• [Written task] Once you reach the line containing "kruidenextracten ter ondersteuning van een" in the entries below, write out that line and each one after it down to the line containing "Psyllium Husk Hond & Kat", exactly and with nothing added.

★ ★ ★

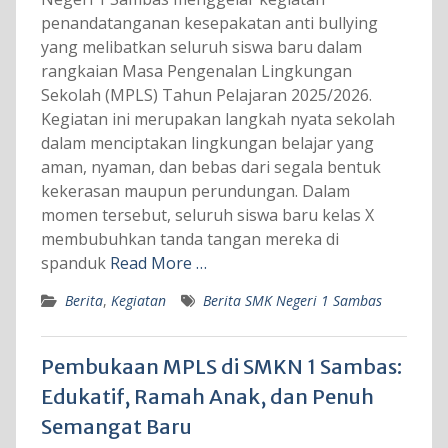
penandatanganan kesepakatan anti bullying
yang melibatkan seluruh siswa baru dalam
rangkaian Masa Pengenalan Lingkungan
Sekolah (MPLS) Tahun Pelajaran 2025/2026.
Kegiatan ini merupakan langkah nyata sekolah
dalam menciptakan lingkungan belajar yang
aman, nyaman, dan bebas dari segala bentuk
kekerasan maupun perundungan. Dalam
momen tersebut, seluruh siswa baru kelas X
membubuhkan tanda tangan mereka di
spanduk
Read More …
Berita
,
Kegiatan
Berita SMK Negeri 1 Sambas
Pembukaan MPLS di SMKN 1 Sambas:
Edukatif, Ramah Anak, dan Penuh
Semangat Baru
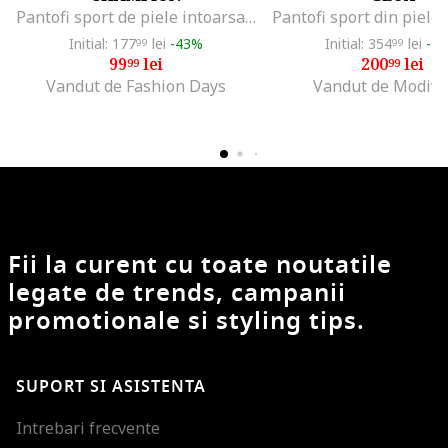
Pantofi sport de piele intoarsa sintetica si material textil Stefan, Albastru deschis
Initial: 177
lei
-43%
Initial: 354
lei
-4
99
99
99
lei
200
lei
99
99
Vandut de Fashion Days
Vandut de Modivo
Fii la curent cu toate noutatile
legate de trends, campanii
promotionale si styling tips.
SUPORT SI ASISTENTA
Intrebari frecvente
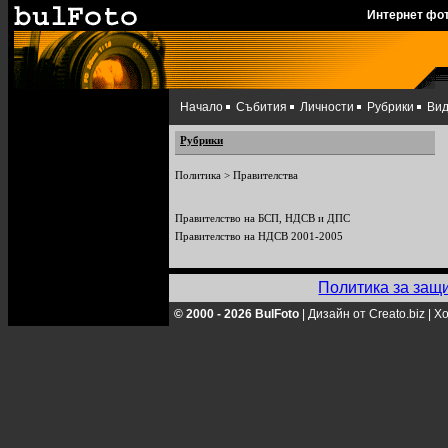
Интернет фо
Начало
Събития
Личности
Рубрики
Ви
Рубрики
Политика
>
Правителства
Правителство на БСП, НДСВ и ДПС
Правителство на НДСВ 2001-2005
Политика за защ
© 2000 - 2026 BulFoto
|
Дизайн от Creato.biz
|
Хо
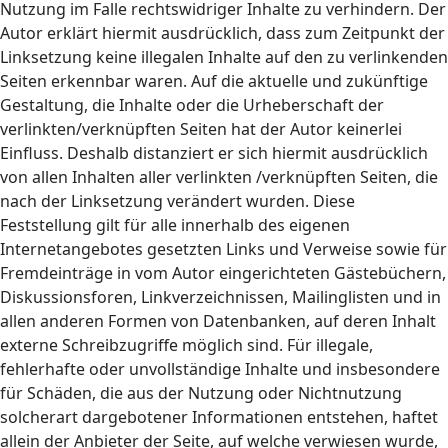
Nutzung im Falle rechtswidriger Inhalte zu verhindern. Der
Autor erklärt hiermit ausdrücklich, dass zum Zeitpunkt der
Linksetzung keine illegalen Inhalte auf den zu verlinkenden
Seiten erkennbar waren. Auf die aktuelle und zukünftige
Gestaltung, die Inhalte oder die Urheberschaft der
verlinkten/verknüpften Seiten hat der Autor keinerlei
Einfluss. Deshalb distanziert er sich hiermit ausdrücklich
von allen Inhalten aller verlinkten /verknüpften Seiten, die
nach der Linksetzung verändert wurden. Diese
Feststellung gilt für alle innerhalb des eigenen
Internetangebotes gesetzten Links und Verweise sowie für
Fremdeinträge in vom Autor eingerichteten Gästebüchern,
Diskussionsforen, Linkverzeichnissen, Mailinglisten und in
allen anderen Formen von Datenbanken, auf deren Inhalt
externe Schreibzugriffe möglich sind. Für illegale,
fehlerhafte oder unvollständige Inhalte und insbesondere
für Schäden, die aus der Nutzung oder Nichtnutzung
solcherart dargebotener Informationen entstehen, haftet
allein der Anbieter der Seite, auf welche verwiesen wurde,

★ ★ ★

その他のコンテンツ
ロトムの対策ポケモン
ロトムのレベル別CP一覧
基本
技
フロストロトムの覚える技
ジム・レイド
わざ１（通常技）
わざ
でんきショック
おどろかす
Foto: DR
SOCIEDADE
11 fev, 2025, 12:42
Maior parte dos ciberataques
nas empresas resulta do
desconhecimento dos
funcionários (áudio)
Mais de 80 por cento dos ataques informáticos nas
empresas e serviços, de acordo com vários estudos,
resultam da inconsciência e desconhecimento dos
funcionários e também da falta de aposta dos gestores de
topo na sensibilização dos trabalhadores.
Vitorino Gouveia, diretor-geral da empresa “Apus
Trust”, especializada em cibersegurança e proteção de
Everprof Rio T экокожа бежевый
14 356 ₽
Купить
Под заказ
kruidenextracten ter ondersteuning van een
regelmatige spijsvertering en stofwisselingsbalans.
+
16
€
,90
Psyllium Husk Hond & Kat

★ ★ ★

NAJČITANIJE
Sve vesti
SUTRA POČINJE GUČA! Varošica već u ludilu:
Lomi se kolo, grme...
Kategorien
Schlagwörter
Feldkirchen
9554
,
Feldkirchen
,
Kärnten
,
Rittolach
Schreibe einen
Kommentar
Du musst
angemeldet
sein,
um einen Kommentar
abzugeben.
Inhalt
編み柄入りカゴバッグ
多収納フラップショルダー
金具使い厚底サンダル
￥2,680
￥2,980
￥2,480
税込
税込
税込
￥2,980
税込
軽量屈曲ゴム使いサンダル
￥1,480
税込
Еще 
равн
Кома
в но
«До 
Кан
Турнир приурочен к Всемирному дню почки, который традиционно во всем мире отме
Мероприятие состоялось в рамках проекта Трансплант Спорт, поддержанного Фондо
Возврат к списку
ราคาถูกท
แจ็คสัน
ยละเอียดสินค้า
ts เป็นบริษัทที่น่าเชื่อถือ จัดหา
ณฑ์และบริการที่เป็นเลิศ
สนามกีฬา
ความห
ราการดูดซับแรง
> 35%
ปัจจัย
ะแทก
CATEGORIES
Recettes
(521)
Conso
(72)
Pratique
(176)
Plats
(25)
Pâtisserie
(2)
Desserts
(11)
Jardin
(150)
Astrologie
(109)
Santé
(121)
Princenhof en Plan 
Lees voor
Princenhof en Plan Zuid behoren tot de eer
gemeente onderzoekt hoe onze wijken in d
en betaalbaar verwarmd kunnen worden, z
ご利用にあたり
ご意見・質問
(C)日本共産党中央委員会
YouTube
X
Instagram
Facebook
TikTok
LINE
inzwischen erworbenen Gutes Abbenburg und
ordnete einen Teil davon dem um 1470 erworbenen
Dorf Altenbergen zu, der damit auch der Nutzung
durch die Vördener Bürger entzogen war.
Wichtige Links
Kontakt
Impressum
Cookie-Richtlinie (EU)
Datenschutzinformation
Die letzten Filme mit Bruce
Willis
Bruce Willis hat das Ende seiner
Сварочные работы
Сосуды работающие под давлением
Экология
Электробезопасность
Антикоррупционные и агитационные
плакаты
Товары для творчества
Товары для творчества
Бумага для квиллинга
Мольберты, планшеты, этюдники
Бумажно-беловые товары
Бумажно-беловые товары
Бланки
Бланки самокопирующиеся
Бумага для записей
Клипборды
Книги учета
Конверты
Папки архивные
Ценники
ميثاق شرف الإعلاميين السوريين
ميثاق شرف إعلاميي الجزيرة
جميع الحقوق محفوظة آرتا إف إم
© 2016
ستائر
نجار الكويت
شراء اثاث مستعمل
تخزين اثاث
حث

★ ★ ★

• [Solution to the exercise]
kruidenextracten ter ondersteuning van een
regelmatige spijsvertering en stofwisselingsbalans.
+
16
€
,90
Psyllium Husk Hond & Kat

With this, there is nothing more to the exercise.